И вышел, так сильно хлопнув дверью, что хрустальная посуда на столе задребезжала и запела тонкими голосами.
На балконе все продолжительно и неловко замолчали. Воскресенский дрожащими холодными пальцами катал хлебный шарик, низко наклонив лицо над столом. Ему казалось, что все, даже шестилетняя Вавочка, смотрят на него с любопытством и брезгливой жалостью. «Пойти и дать ему пощечину? — бессвязно мелькало у него в голове. — Вызвать на дуэль? Ах, как все это вышло скверно, как пошло! Вернуть ему назад деньги? Швырнуть в лицо? Фу, какая гадость!»
— Милый Сашенька, не придавайте такого значения, — ласкающим голосом, точно с маленьким, заговорила Анна Георгиевна. — Голубчик, не стоит. Через час он сам сознается, что был неправ, и извинится. Уж если говорить правду, то ведь и вы ему порядочно наговорили.

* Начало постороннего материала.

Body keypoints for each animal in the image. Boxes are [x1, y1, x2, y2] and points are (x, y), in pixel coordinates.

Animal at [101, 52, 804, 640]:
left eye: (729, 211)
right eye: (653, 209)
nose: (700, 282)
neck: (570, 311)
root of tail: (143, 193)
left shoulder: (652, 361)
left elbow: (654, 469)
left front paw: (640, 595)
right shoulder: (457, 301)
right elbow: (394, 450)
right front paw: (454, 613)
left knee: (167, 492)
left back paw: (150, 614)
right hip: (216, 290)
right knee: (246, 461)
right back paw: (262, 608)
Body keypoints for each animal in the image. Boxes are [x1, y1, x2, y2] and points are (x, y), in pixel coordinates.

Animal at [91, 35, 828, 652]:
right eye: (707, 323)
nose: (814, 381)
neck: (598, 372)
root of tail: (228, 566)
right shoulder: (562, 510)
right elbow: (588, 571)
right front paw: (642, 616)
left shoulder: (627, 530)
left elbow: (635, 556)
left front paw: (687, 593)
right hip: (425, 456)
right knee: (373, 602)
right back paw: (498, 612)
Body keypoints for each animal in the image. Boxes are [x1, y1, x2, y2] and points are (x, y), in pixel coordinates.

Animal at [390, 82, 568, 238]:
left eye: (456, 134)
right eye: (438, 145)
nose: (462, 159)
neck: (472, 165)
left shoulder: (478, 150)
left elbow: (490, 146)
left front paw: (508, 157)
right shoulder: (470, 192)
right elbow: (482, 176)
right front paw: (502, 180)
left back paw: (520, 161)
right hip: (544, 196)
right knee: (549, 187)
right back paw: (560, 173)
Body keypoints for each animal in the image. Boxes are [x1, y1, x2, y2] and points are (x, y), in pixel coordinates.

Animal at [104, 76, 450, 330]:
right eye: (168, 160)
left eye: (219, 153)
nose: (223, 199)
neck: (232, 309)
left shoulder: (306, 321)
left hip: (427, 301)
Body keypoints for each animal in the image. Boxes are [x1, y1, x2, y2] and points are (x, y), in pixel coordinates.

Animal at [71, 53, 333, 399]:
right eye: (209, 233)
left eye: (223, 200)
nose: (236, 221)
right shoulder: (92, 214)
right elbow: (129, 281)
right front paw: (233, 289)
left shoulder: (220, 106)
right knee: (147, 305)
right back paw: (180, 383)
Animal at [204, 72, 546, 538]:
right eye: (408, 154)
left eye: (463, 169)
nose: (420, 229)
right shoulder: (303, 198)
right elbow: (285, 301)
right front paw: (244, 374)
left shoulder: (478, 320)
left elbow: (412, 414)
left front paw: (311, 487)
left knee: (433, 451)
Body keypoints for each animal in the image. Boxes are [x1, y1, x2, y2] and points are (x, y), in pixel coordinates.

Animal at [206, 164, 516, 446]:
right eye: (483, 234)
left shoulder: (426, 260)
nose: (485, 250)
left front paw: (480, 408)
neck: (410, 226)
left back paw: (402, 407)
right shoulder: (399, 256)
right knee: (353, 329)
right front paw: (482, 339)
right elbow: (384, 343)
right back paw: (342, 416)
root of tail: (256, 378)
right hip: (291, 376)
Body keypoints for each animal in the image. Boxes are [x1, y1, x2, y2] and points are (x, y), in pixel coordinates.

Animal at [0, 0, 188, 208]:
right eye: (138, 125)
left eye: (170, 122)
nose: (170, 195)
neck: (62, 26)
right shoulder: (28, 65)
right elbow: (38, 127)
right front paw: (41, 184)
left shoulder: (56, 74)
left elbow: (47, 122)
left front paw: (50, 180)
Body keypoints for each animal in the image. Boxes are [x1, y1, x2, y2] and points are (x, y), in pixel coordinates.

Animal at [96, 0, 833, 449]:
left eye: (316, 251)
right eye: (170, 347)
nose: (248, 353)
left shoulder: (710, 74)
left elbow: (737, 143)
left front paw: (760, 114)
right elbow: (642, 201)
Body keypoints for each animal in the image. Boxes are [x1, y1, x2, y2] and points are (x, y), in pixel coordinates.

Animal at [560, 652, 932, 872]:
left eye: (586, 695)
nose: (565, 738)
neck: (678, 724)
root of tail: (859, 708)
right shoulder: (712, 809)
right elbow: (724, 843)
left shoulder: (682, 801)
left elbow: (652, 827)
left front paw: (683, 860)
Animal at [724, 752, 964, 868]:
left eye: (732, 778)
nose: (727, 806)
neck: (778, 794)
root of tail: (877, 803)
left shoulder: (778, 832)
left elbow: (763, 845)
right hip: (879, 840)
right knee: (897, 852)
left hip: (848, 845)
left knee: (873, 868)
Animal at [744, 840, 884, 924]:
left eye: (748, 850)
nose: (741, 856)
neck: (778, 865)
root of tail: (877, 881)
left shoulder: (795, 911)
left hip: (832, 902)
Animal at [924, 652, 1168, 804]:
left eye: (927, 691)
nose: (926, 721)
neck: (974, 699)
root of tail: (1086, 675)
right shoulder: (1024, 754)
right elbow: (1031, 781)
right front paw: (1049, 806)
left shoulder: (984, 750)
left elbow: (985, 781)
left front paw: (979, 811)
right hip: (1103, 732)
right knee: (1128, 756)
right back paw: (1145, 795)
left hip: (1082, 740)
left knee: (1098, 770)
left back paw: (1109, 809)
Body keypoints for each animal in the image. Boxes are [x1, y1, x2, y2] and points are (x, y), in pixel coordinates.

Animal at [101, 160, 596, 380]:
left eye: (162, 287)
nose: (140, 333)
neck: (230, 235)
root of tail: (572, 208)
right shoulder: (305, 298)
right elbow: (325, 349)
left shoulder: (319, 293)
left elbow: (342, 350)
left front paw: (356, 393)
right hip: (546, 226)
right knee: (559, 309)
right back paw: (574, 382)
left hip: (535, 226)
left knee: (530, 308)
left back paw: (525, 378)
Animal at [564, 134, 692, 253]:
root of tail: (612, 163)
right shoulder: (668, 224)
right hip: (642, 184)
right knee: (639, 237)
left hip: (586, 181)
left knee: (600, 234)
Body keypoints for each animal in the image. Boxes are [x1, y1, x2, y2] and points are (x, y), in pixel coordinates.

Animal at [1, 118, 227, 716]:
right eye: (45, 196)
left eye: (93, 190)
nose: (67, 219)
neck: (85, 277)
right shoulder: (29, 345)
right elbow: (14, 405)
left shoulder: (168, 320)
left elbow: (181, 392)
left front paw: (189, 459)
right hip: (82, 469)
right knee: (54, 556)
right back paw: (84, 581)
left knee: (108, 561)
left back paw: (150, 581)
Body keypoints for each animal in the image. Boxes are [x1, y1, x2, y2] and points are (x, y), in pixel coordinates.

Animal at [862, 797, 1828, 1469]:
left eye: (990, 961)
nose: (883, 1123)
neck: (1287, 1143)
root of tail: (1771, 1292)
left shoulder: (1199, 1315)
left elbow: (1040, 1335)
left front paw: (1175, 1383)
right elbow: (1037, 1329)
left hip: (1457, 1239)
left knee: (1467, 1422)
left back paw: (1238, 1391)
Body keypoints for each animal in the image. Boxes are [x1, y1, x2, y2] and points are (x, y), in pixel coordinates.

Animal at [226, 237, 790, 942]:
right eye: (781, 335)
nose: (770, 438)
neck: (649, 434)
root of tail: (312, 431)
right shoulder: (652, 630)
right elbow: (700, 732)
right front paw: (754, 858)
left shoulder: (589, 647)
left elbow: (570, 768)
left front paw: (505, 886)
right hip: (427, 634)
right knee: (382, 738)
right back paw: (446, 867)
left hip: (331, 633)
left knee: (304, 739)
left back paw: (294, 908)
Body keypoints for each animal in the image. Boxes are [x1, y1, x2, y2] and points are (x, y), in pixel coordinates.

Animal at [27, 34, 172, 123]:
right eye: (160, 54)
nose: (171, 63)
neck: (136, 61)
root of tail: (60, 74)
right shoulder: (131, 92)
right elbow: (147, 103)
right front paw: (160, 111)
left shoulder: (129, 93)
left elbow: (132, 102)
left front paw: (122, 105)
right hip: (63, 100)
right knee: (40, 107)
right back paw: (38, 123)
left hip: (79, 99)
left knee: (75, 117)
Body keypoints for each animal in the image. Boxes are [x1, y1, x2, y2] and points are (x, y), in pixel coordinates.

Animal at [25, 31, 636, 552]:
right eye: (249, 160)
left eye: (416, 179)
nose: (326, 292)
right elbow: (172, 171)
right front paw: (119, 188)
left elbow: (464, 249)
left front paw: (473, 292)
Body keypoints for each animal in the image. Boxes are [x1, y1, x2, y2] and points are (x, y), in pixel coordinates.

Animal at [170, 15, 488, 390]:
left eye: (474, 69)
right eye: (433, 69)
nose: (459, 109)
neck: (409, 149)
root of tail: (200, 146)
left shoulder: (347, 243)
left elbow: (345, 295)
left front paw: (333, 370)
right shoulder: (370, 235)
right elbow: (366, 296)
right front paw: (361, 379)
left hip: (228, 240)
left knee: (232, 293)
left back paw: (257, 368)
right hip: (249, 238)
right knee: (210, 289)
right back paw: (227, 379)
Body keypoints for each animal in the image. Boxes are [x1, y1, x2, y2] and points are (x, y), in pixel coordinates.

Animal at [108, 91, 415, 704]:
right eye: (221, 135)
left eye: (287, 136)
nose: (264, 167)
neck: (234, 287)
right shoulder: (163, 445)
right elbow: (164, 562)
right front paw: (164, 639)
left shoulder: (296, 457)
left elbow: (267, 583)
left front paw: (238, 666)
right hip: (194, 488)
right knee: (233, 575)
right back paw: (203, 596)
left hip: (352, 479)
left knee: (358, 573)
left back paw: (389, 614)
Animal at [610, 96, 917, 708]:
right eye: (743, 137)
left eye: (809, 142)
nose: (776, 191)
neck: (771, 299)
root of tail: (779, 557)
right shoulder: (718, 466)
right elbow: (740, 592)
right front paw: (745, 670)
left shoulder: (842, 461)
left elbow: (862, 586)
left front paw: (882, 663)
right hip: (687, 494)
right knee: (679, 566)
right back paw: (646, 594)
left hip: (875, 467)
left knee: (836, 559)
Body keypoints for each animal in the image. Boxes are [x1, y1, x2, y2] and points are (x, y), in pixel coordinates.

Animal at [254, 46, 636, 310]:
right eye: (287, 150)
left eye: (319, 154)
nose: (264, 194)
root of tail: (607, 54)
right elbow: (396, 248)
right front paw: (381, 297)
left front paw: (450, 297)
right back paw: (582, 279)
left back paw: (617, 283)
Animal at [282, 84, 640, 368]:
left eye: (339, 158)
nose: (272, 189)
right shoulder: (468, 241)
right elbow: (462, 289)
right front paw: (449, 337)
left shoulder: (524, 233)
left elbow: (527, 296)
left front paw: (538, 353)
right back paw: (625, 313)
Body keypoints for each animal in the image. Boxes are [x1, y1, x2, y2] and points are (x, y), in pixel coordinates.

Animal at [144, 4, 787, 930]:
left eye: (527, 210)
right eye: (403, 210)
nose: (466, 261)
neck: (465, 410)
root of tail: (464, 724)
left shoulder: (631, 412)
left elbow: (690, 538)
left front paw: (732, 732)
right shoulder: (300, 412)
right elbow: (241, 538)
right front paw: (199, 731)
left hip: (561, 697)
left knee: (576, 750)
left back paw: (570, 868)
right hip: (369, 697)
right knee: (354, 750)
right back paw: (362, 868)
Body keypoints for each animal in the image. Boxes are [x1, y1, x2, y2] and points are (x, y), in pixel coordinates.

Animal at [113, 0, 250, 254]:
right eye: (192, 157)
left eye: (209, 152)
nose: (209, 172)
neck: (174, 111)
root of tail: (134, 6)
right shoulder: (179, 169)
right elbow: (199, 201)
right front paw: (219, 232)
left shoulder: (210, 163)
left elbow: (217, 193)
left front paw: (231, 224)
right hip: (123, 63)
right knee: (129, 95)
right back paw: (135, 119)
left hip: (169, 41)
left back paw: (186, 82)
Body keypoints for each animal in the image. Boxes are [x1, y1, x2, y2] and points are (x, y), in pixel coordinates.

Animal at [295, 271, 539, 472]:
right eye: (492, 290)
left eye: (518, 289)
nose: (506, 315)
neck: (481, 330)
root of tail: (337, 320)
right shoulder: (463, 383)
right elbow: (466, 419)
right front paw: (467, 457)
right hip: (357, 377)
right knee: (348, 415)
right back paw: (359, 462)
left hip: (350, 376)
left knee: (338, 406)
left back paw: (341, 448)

Он не ответил. Больше всего на свете он хотел бы сейчас же встать, уйти куда-нибудь подальше, спрятаться в какой-нибудь темный, прохладный угол, но сложная, мучительная нерешительность приковывала его к месту. Доктор заговорил о чем-то слишком громко, неестественно развязным тоном. «Это он оттого так, что ему за меня стыдно», — подумал Воскресенский и стал прислушиваться, почти не понимая слов.